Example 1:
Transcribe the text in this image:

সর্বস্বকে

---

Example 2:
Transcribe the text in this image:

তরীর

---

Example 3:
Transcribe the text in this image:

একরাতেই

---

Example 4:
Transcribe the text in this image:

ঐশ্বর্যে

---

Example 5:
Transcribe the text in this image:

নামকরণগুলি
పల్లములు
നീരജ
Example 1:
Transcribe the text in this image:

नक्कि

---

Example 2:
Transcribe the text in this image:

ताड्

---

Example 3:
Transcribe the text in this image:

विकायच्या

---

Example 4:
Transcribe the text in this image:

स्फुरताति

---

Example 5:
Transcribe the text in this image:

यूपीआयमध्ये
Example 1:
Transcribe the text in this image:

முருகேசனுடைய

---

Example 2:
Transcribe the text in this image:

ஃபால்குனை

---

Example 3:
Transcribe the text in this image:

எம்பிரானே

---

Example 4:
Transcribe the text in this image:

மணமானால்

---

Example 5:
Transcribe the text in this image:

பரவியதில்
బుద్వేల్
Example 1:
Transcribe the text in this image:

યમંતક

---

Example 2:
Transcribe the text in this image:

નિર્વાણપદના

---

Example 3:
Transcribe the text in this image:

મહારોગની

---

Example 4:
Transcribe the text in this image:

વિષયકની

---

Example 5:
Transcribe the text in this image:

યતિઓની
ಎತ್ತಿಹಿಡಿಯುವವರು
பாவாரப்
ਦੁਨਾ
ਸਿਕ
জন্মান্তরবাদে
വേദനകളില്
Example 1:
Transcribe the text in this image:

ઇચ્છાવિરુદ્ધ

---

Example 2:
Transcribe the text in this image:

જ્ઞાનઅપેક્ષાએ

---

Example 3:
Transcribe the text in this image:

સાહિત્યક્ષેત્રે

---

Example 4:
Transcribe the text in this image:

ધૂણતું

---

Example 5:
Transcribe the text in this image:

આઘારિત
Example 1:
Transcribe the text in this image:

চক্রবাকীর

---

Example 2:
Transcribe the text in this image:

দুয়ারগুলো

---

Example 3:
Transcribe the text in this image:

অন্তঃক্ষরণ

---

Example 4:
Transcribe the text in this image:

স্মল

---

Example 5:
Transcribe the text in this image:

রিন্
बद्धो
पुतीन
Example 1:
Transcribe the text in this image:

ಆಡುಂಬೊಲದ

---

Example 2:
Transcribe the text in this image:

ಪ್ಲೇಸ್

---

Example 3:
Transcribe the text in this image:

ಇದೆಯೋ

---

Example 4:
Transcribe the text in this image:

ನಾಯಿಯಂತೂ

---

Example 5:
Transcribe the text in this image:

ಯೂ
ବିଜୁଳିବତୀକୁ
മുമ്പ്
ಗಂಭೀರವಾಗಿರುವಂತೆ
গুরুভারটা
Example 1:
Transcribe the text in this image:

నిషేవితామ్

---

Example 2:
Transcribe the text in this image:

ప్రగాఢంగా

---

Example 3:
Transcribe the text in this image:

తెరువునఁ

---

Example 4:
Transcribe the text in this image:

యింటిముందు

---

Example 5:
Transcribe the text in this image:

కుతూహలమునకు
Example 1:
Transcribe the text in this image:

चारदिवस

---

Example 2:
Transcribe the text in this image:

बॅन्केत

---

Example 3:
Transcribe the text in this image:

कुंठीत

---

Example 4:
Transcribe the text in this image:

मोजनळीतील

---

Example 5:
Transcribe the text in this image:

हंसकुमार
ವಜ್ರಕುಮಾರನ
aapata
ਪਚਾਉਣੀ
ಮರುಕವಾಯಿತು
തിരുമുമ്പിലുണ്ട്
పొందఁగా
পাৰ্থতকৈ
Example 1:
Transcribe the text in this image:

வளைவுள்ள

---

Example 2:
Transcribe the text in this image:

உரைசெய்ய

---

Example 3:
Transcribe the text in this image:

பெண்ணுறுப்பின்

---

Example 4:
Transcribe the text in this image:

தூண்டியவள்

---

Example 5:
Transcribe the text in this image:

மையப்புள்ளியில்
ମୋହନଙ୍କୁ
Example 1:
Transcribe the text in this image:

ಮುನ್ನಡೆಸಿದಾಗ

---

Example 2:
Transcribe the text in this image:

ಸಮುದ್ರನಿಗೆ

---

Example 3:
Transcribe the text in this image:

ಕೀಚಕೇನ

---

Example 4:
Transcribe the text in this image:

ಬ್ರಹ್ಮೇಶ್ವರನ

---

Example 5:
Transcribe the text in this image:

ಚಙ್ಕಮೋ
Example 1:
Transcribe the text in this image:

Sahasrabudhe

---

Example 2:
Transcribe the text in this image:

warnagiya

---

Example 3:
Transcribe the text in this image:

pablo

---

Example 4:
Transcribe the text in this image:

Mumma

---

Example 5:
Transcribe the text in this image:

+---+

What is being asked: A word-for-word repetition of the listing above is required.

Solution for this exercise:
Example 1:
Transcribe the text in this image:

সর্বস্বকে

---

Example 2:
Transcribe the text in this image:

তরীর

---

Example 3:
Transcribe the text in this image:

একরাতেই

---

Example 4:
Transcribe the text in this image:

ঐশ্বর্যে

---

Example 5:
Transcribe the text in this image:

নামকরণগুলি
పల్లములు
നീരജ
Example 1:
Transcribe the text in this image:

नक्कि

---

Example 2:
Transcribe the text in this image:

ताड्

---

Example 3:
Transcribe the text in this image:

विकायच्या

---

Example 4:
Transcribe the text in this image:

स्फुरताति

---

Example 5:
Transcribe the text in this image:

यूपीआयमध्ये
Example 1:
Transcribe the text in this image:

முருகேசனுடைய

---

Example 2:
Transcribe the text in this image:

ஃபால்குனை

---

Example 3:
Transcribe the text in this image:

எம்பிரானே

---

Example 4:
Transcribe the text in this image:

மணமானால்

---

Example 5:
Transcribe the text in this image:

பரவியதில்
బుద్వేల్
Example 1:
Transcribe the text in this image:

યમંતક

---

Example 2:
Transcribe the text in this image:

નિર્વાણપદના

---

Example 3:
Transcribe the text in this image:

મહારોગની

---

Example 4:
Transcribe the text in this image:

વિષયકની

---

Example 5:
Transcribe the text in this image:

યતિઓની
ಎತ್ತಿಹಿಡಿಯುವವರು
பாவாரப்
ਦੁਨਾ
ਸਿਕ
জন্মান্তরবাদে
വേദനകളില്
Example 1:
Transcribe the text in this image:

ઇચ્છાવિરુદ્ધ

---

Example 2:
Transcribe the text in this image:

જ્ઞાનઅપેક્ષાએ

---

Example 3:
Transcribe the text in this image:

સાહિત્યક્ષેત્રે

---

Example 4:
Transcribe the text in this image:

ધૂણતું

---

Example 5:
Transcribe the text in this image:

આઘારિત
Example 1:
Transcribe the text in this image:

চক্রবাকীর

---

Example 2:
Transcribe the text in this image:

দুয়ারগুলো

---

Example 3:
Transcribe the text in this image:

অন্তঃক্ষরণ

---

Example 4:
Transcribe the text in this image:

স্মল

---

Example 5:
Transcribe the text in this image:

রিন্
बद्धो
पुतीन
Example 1:
Transcribe the text in this image:

ಆಡುಂಬೊಲದ

---

Example 2:
Transcribe the text in this image:

ಪ್ಲೇಸ್

---

Example 3:
Transcribe the text in this image:

ಇದೆಯೋ

---

Example 4:
Transcribe the text in this image:

ನಾಯಿಯಂತೂ

---

Example 5:
Transcribe the text in this image:

ಯೂ
ବିଜୁଳିବତୀକୁ
മുമ്പ്
ಗಂಭೀರವಾಗಿರುವಂತೆ
গুরুভারটা
Example 1:
Transcribe the text in this image:

నిషేవితామ్

---

Example 2:
Transcribe the text in this image:

ప్రగాఢంగా

---

Example 3:
Transcribe the text in this image:

తెరువునఁ

---

Example 4:
Transcribe the text in this image:

యింటిముందు

---

Example 5:
Transcribe the text in this image:

కుతూహలమునకు
Example 1:
Transcribe the text in this image:

चारदिवस

---

Example 2:
Transcribe the text in this image:

बॅन्केत

---

Example 3:
Transcribe the text in this image:

कुंठीत

---

Example 4:
Transcribe the text in this image:

मोजनळीतील

---

Example 5:
Transcribe the text in this image:

हंसकुमार
ವಜ್ರಕುಮಾರನ
aapata
ਪਚਾਉਣੀ
ಮರುಕವಾಯಿತು
തിരുമുമ്പിലുണ്ട്
పొందఁగా
পাৰ্থতকৈ
Example 1:
Transcribe the text in this image:

வளைவுள்ள

---

Example 2:
Transcribe the text in this image:

உரைசெய்ய

---

Example 3:
Transcribe the text in this image:

பெண்ணுறுப்பின்

---

Example 4:
Transcribe the text in this image:

தூண்டியவள்

---

Example 5:
Transcribe the text in this image:

மையப்புள்ளியில்
ମୋହନଙ୍କୁ
Example 1:
Transcribe the text in this image:

ಮುನ್ನಡೆಸಿದಾಗ

---

Example 2:
Transcribe the text in this image:

ಸಮುದ್ರನಿಗೆ

---

Example 3:
Transcribe the text in this image:

ಕೀಚಕೇನ

---

Example 4:
Transcribe the text in this image:

ಬ್ರಹ್ಮೇಶ್ವರನ

---

Example 5:
Transcribe the text in this image:

ಚಙ್ಕಮೋ
Example 1:
Transcribe the text in this image:

Sahasrabudhe

---

Example 2:
Transcribe the text in this image:

warnagiya

---

Example 3:
Transcribe the text in this image:

pablo

---

Example 4:
Transcribe the text in this image:

Mumma

---

Example 5:
Transcribe the text in this image:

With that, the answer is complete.